- [THE PROBLEM]: Read the data, and whenever a line holds the word "down", report that line.

- [EXTRACTED MATERIAL]:
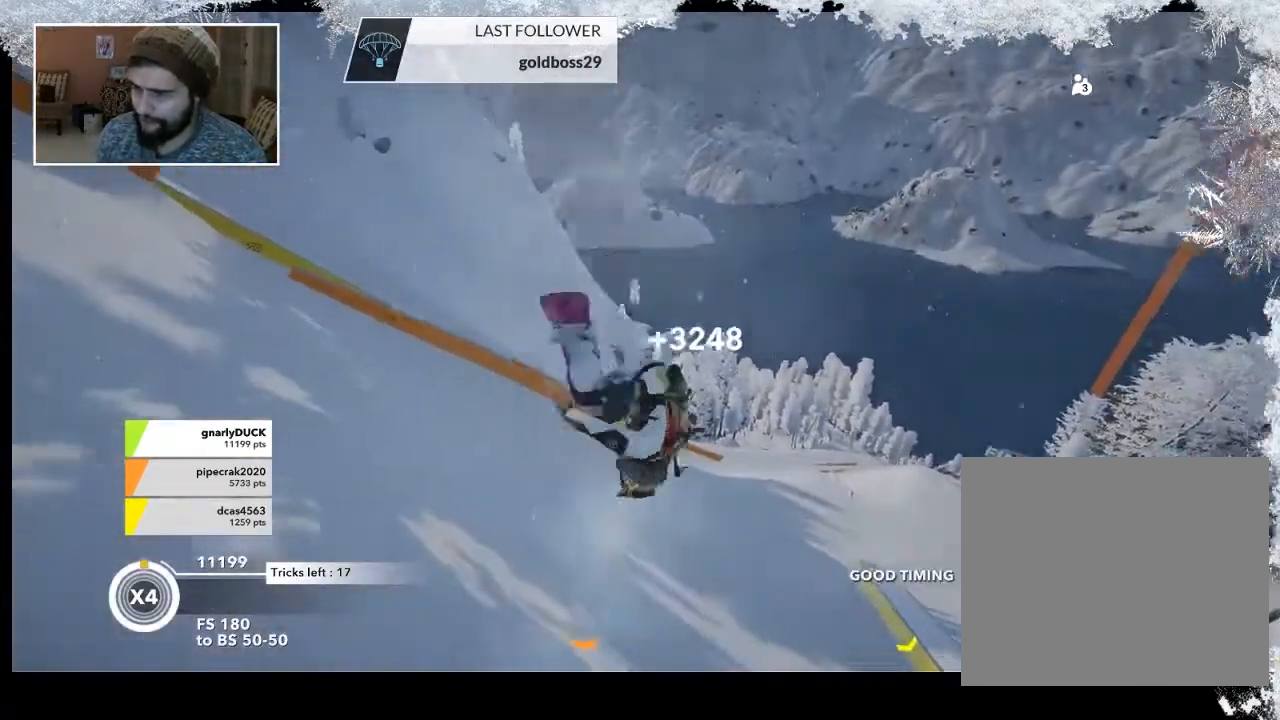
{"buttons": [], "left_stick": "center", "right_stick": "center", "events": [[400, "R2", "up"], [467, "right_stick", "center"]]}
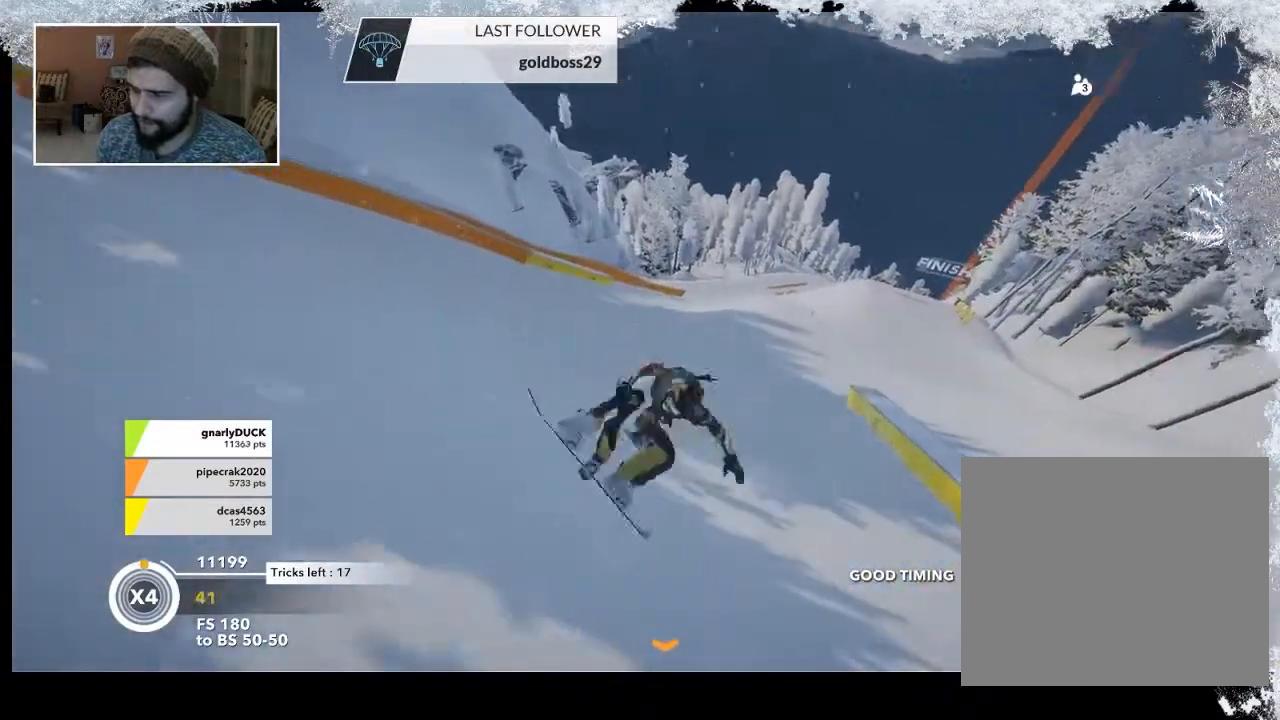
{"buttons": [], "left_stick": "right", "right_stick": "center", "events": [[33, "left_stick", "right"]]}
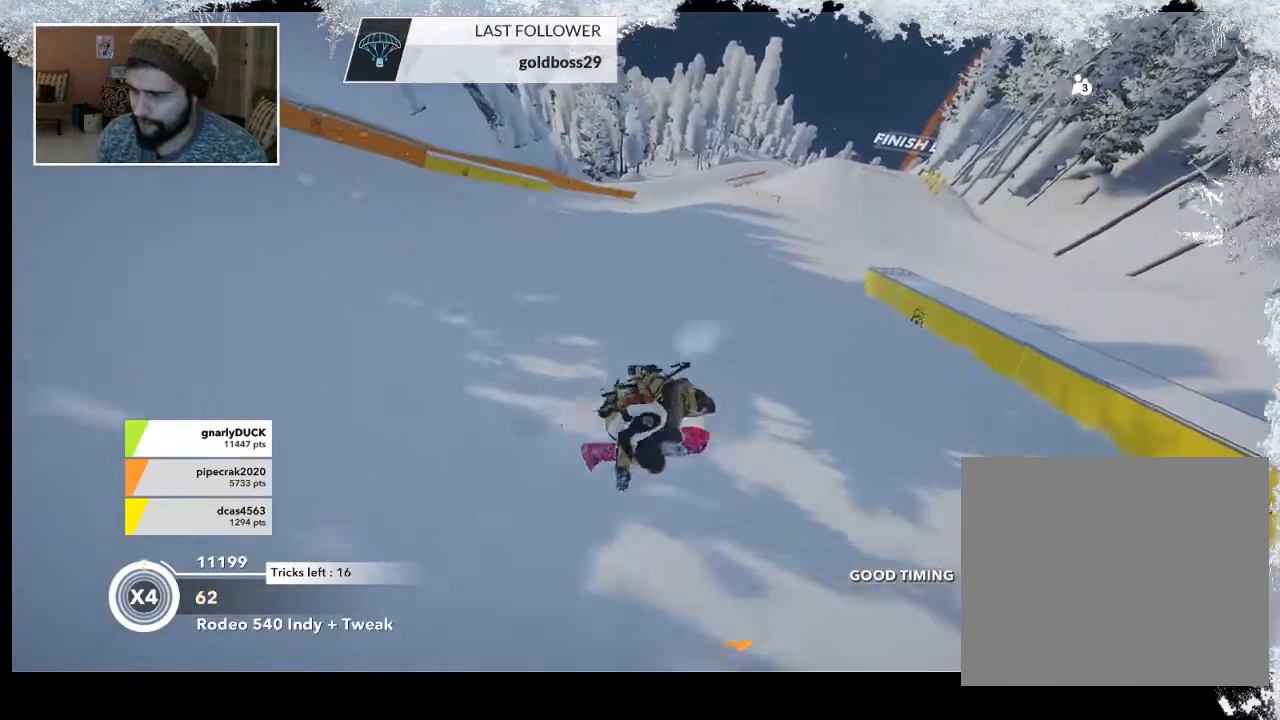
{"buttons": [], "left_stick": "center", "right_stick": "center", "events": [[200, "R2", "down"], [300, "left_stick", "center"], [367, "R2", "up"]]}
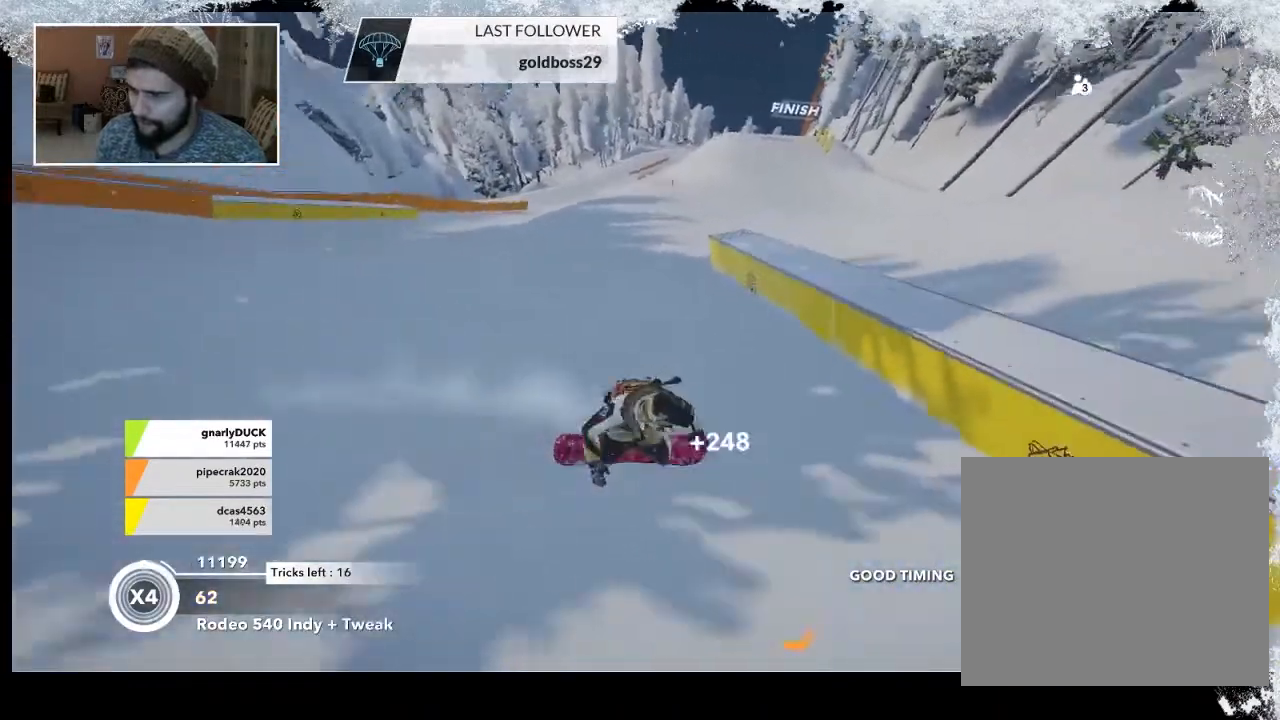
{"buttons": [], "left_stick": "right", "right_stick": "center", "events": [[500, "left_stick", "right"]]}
--
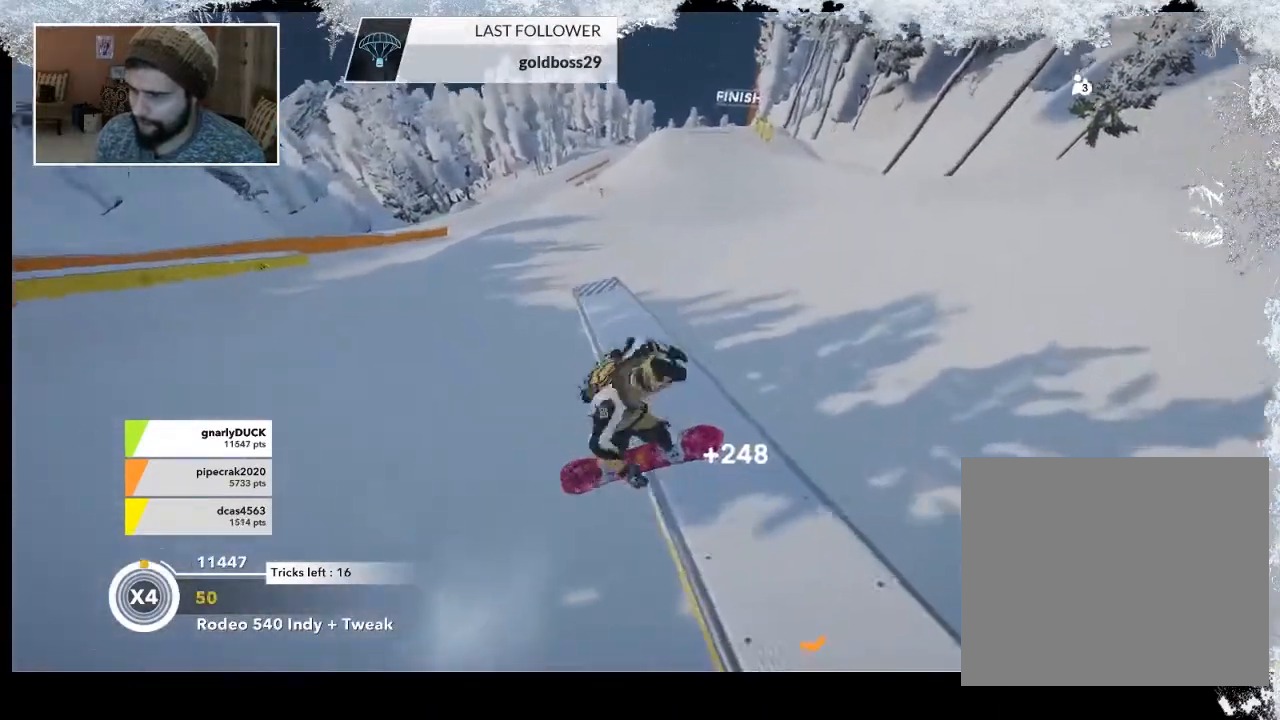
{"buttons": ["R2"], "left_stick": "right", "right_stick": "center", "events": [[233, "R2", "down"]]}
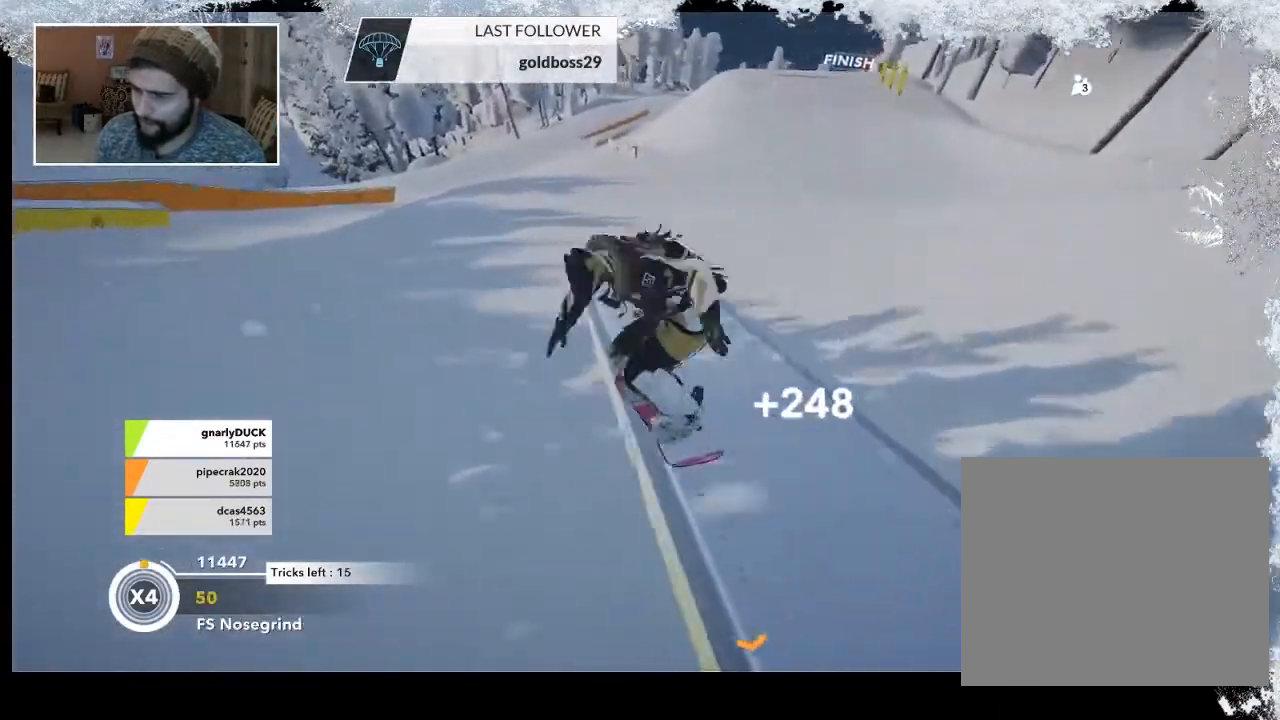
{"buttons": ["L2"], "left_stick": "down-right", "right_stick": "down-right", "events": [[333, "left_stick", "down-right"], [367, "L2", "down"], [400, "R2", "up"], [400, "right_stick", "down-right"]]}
---
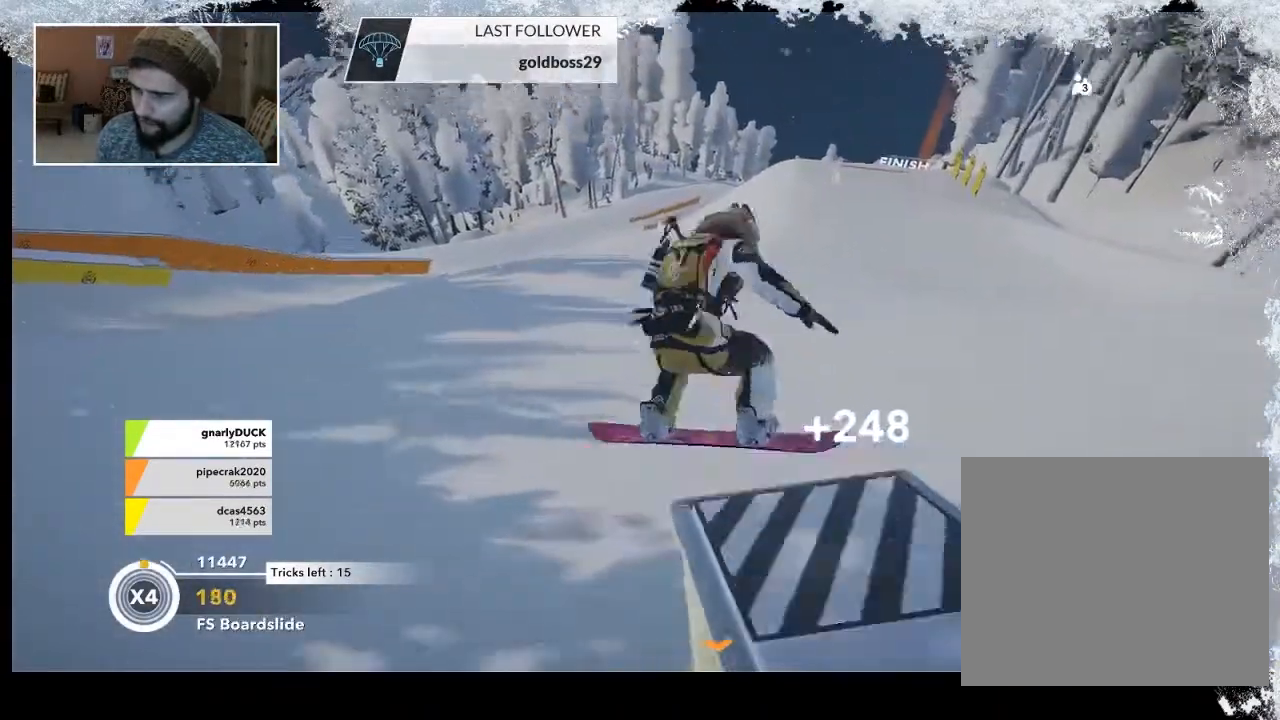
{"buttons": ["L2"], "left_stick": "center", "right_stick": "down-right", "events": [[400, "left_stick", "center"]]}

- [THE ANSWER]:
{"buttons": [], "left_stick": "center", "right_stick": "center", "events": [[200, "R2", "down"], [300, "left_stick", "center"], [367, "R2", "up"]]}
{"buttons": ["R2"], "left_stick": "right", "right_stick": "center", "events": [[233, "R2", "down"]]}
{"buttons": ["L2"], "left_stick": "down-right", "right_stick": "down-right", "events": [[333, "left_stick", "down-right"], [367, "L2", "down"], [400, "R2", "up"], [400, "right_stick", "down-right"]]}
{"buttons": ["L2"], "left_stick": "center", "right_stick": "down-right", "events": [[400, "left_stick", "center"]]}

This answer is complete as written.